The FDA’s decision this week to lower from 17 to 15 the age at which young women may purchase Plan B emergency contraception without a prescription was not exactly a bold move by the Obama administration.
It was, at most, the halfhearted removal of the thumb Health and Human Services Secretary Kathleen Sebelius had jammed into the FDA’s eyeball in December 2011, when Sebelius overruled Commissioner Margaret Hamburg’s recommendation that all age and point-of-sale restrictions—such as limiting its sale to clinics and pharmacies, keeping it behind the counter, and requiring ID—be removed from the so-called morning-after pill. Hamburg’s recommendation flowed from research indicating that the pills are safe and easy to use. Sebelius’s rejection was widely slammed as based on politics—specifically, the fear that conservatives would accuse President Obama of greasing the path to hot tween orgies.
Indeed, Sebelius’s intervention smelled so political that just last month a federal judge smacked down her smackdown. Over the course of 59 snippy pages, U.S. District Judge Edward Korman of New York dismantled Sebelius’s stated objections to expanding access; declared her actions “arbitrary, capricious, and unreasonable”; and ordered the FDA to remove all age and point-of-sale restrictions within 30 days.
As for Obama’s public hand-wringing about the potential risks of 10- and 11-year olds having access to Plan B, Korman was unconvinced:
“This case is not about the potential misuse of Plan B by 11-year-olds. These emergency contraceptives would be among the safest drugs sold over-the-counter, the number of 11-year-olds using these drugs is likely to be miniscule, the FDA permits drugs that it has found to be unsafe for the pediatric population to be sold over-the-counter subject only to labeling restrictions, and its point-of-sale restriction on this safe drug is likewise inconsistent with its policy and the Food, Drug, and Cosmetic Act as it has been construed. Instead, the invocation of the adverse effect of Plan B on 11-year-olds is an excuse to deprive the overwhelming majority of women of their right to obtain contraceptives without unjustified and burdensome restrictions.”
Far from chastened, the Obama Justice Department will appeal the ruling—a decision announced late Wednesday, just a day after the FDA trumpeted its half-a-loaf plan.
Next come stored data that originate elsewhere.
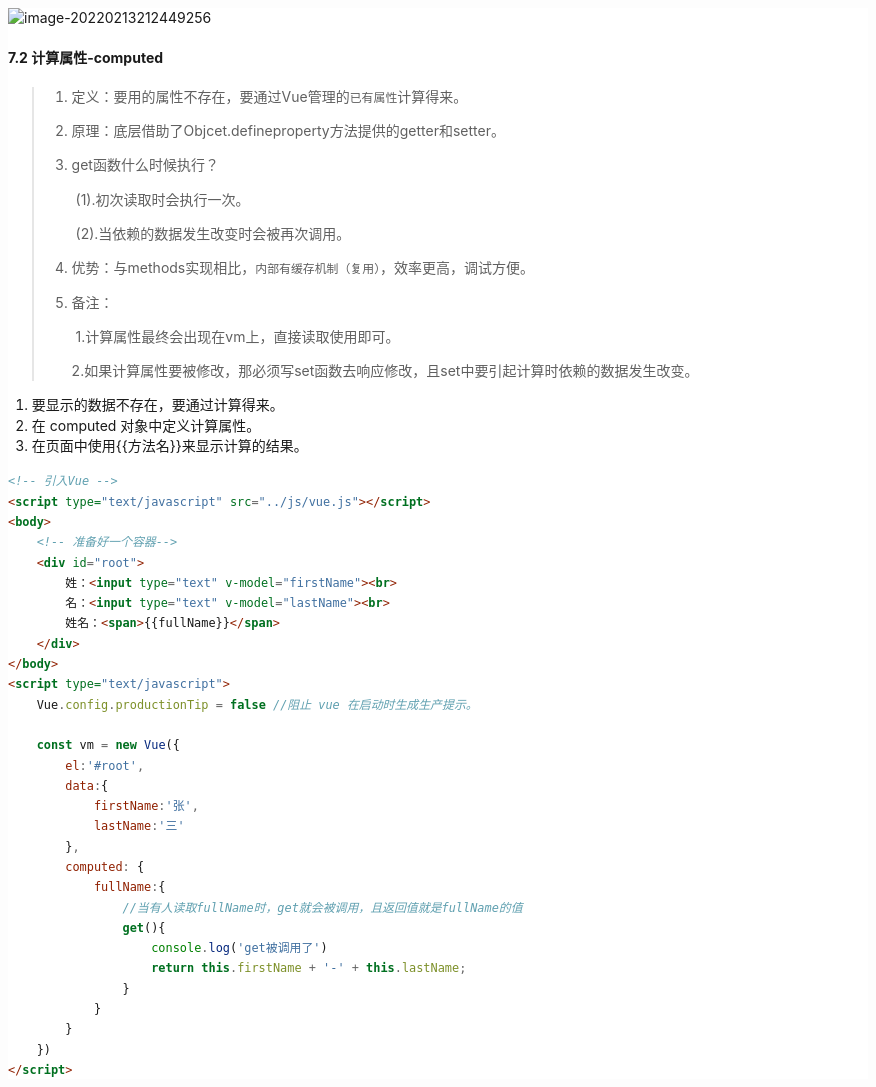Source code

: ![image-20220213212449256](https://jy-imgs.oss-cn-beijing.aliyuncs.com/img/20220213212450.png)

#### 7.2 计算属性-computed

> 1. 定义：要用的属性不存在，要通过Vue管理的`已有属性`计算得来。
>
> 2. 原理：底层借助了Objcet.defineproperty方法提供的getter和setter。
>
> 3. get函数什么时候执行？
>
>    ​      (1).初次读取时会执行一次。
>
>    ​      (2).当依赖的数据发生改变时会被再次调用。
>
> 4. 优势：与methods实现相比，`内部有缓存机制（复用）`，效率更高，调试方便。
>
> 5. 备注：
>
>    ​    1.计算属性最终会出现在vm上，直接读取使用即可。
>
>    ​    2.如果计算属性要被修改，那必须写set函数去响应修改，且set中要引起计算时依赖的数据发生改变。

1. 要显示的数据不存在，要通过计算得来。
2. 在 computed 对象中定义计算属性。
3. 在页面中使用{{方法名}}来显示计算的结果。

```html
<!-- 引入Vue -->
<script type="text/javascript" src="../js/vue.js"></script>
<body>
    <!-- 准备好一个容器-->
    <div id="root">
        姓：<input type="text" v-model="firstName"><br>
        名：<input type="text" v-model="lastName"><br>
        姓名：<span>{{fullName}}</span>
    </div>
</body>
<script type="text/javascript">
    Vue.config.productionTip = false //阻止 vue 在启动时生成生产提示。

    const vm = new Vue({
        el:'#root',
        data:{
            firstName:'张',
            lastName:'三'
        },
        computed: {
            fullName:{
                //当有人读取fullName时，get就会被调用，且返回值就是fullName的值
                get(){
                    console.log('get被调用了')
                    return this.firstName + '-' + this.lastName;
                }
            }
        }
    })
</script>
```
While the administration insists that the two decisions are not related, a political cynic might suspect otherwise.
Still, no matter how long and twisted the path, this issue appears to be inching in a sensible direction, toward a victory of science and public health over whatever squeamishness many people may feel at the idea of libidinous teenagers. Unlike the sticky issue of abortion, in which a million shades of gray and questions of fetal viability can trouble even ardent supporters of women’s rights, most Americans agree that contraception is a good thing. Not Rick Santorum, maybe. But most Americans. Many of us, indeed, believe that a desire to reduce the number of abortions performed in this country jibes perfectly with the energetic support of making contraception as cheap and easy to access as possible.
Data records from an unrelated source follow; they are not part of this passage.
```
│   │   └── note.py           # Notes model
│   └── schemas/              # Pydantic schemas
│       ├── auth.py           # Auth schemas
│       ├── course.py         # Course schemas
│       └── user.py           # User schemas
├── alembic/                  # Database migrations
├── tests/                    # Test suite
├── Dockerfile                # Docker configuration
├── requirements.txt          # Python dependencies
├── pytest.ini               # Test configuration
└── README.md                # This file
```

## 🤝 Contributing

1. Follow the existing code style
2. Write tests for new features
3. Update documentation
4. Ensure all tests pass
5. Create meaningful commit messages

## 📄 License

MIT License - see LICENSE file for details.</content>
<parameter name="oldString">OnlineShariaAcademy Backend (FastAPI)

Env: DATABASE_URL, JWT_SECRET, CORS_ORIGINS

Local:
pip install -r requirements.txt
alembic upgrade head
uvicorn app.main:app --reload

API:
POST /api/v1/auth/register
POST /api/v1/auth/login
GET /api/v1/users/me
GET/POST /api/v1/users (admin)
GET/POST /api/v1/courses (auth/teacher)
Do I like the idea of a 14-year-old sashaying into her local CVS for some Plan B after a wild night with her boyfriend—or with some random skeezeball? God, no. But I like it a damn sight better than the idea of that same 14-year-old winding up in the stirrups at an abortion clinic several weeks later. Or, for that matter, in labor and delivery several months later.
As for concerns about young girls misusing the drug or, worse still, sexual predators exploiting it, such objections would pack more punch if they weren’t delivered so dishonestly. In response to last month’s court ruling, the president of the conservative Susan B. Anthony List, Marjorie Dannenfelser, grumped: “Teen girls need parents, not unfettered access to abortion-inducing drugs. Judge Korman’s decision is reckless and denies girls the protection that comes along with the involvement of parents and doctors.”
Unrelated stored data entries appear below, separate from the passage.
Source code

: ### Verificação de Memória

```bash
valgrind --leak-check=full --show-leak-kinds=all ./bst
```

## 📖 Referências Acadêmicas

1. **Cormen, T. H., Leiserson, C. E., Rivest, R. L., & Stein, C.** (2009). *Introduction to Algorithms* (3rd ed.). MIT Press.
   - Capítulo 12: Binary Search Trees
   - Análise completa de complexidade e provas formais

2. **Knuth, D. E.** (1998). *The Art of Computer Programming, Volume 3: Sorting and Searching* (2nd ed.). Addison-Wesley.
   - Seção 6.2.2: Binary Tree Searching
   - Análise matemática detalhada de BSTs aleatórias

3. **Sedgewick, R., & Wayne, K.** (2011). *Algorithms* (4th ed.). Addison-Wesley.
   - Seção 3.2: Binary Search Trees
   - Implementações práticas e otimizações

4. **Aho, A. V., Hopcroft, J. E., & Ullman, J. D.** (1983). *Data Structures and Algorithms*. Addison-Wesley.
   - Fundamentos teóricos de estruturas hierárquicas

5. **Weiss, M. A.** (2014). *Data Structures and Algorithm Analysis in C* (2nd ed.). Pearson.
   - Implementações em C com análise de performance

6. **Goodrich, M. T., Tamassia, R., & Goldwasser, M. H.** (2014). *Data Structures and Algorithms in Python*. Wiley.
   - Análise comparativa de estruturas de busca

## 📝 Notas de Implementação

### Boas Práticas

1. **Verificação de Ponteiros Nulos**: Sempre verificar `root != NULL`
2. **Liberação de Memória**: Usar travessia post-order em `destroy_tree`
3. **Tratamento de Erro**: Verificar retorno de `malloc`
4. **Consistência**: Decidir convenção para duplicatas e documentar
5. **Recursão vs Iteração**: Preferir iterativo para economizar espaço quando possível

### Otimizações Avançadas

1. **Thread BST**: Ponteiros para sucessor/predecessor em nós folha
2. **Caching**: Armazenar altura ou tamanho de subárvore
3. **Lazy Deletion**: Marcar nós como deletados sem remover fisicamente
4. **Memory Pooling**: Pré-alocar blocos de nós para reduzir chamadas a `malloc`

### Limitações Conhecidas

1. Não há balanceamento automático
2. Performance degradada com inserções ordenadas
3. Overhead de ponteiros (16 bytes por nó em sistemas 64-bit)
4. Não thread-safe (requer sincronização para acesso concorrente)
Even setting aside the false choice being presented—parents versus abortions!—Dannenfelser is wrong on the science: Plan B is not an abortifacient à la mifepristone, a.k.a. RU-486. A high dose of the synthetic hormone levonorgestrel, Plan B works by either preventing ovulation or by slowing the movement of the sperm via cervical mucus. As for the widely held belief, even echoed on the drug’s labeling, that Plan B may in some cases prevent implantation of a fertilized egg, a source of distress to strict life-begins-at-conception folks, the science increasingly does not support even that claim. (For more on the need for greater honesty and clarity from Plan B opponents, see this National Catholic Reporter piece from last year.)
Are there likely to be cases of immature girls misusing this drug? Yes. Even so, the inherent safety of Plan B is not in question—only the number of hoops that women and girls should have to jump through to acquire it. And, as with everything in the ongoing war over sex and reproductive rights, the risks must be weighed against the alternatives often confronting young women rather than against some fluffy-bunny version of connubial paradise that exists largely inside Rick Santorum’s head.